:: Task requirements ::
Reproduce every one of the following lines word for word.

>>>

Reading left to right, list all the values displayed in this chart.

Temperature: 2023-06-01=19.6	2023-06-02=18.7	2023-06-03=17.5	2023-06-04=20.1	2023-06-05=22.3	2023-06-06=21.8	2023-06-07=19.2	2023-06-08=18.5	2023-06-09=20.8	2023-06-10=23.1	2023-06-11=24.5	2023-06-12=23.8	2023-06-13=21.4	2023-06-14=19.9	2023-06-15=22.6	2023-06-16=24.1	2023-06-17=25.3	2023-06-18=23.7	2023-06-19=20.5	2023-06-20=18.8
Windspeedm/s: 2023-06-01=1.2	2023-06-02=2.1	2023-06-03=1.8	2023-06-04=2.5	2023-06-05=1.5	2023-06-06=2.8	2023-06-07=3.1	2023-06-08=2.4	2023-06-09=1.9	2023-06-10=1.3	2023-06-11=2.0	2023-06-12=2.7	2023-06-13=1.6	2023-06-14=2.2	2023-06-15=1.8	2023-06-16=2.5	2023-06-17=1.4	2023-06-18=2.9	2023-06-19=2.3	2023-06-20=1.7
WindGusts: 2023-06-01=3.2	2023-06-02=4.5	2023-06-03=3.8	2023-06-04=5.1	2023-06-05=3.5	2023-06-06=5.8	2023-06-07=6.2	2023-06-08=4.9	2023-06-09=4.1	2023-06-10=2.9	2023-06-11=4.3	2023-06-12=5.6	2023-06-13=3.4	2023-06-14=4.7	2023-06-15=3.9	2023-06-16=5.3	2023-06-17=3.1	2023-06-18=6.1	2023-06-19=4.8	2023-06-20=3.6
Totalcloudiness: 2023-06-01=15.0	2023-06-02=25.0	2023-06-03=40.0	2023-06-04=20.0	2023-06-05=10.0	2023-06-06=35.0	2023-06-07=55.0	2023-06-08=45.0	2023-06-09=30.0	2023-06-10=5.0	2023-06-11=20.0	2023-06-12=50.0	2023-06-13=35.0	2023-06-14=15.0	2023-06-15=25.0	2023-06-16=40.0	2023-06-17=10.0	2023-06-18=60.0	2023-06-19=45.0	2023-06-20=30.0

<<<

:: Response to the exercise ::
Reading left to right, list all the values displayed in this chart.

Temperature: 2023-06-01=19.6	2023-06-02=18.7	2023-06-03=17.5	2023-06-04=20.1	2023-06-05=22.3	2023-06-06=21.8	2023-06-07=19.2	2023-06-08=18.5	2023-06-09=20.8	2023-06-10=23.1	2023-06-11=24.5	2023-06-12=23.8	2023-06-13=21.4	2023-06-14=19.9	2023-06-15=22.6	2023-06-16=24.1	2023-06-17=25.3	2023-06-18=23.7	2023-06-19=20.5	2023-06-20=18.8
Windspeedm/s: 2023-06-01=1.2	2023-06-02=2.1	2023-06-03=1.8	2023-06-04=2.5	2023-06-05=1.5	2023-06-06=2.8	2023-06-07=3.1	2023-06-08=2.4	2023-06-09=1.9	2023-06-10=1.3	2023-06-11=2.0	2023-06-12=2.7	2023-06-13=1.6	2023-06-14=2.2	2023-06-15=1.8	2023-06-16=2.5	2023-06-17=1.4	2023-06-18=2.9	2023-06-19=2.3	2023-06-20=1.7
WindGusts: 2023-06-01=3.2	2023-06-02=4.5	2023-06-03=3.8	2023-06-04=5.1	2023-06-05=3.5	2023-06-06=5.8	2023-06-07=6.2	2023-06-08=4.9	2023-06-09=4.1	2023-06-10=2.9	2023-06-11=4.3	2023-06-12=5.6	2023-06-13=3.4	2023-06-14=4.7	2023-06-15=3.9	2023-06-16=5.3	2023-06-17=3.1	2023-06-18=6.1	2023-06-19=4.8	2023-06-20=3.6
Totalcloudiness: 2023-06-01=15.0	2023-06-02=25.0	2023-06-03=40.0	2023-06-04=20.0	2023-06-05=10.0	2023-06-06=35.0	2023-06-07=55.0	2023-06-08=45.0	2023-06-09=30.0	2023-06-10=5.0	2023-06-11=20.0	2023-06-12=50.0	2023-06-13=35.0	2023-06-14=15.0	2023-06-15=25.0	2023-06-16=40.0	2023-06-17=10.0	2023-06-18=60.0	2023-06-19=45.0	2023-06-20=30.0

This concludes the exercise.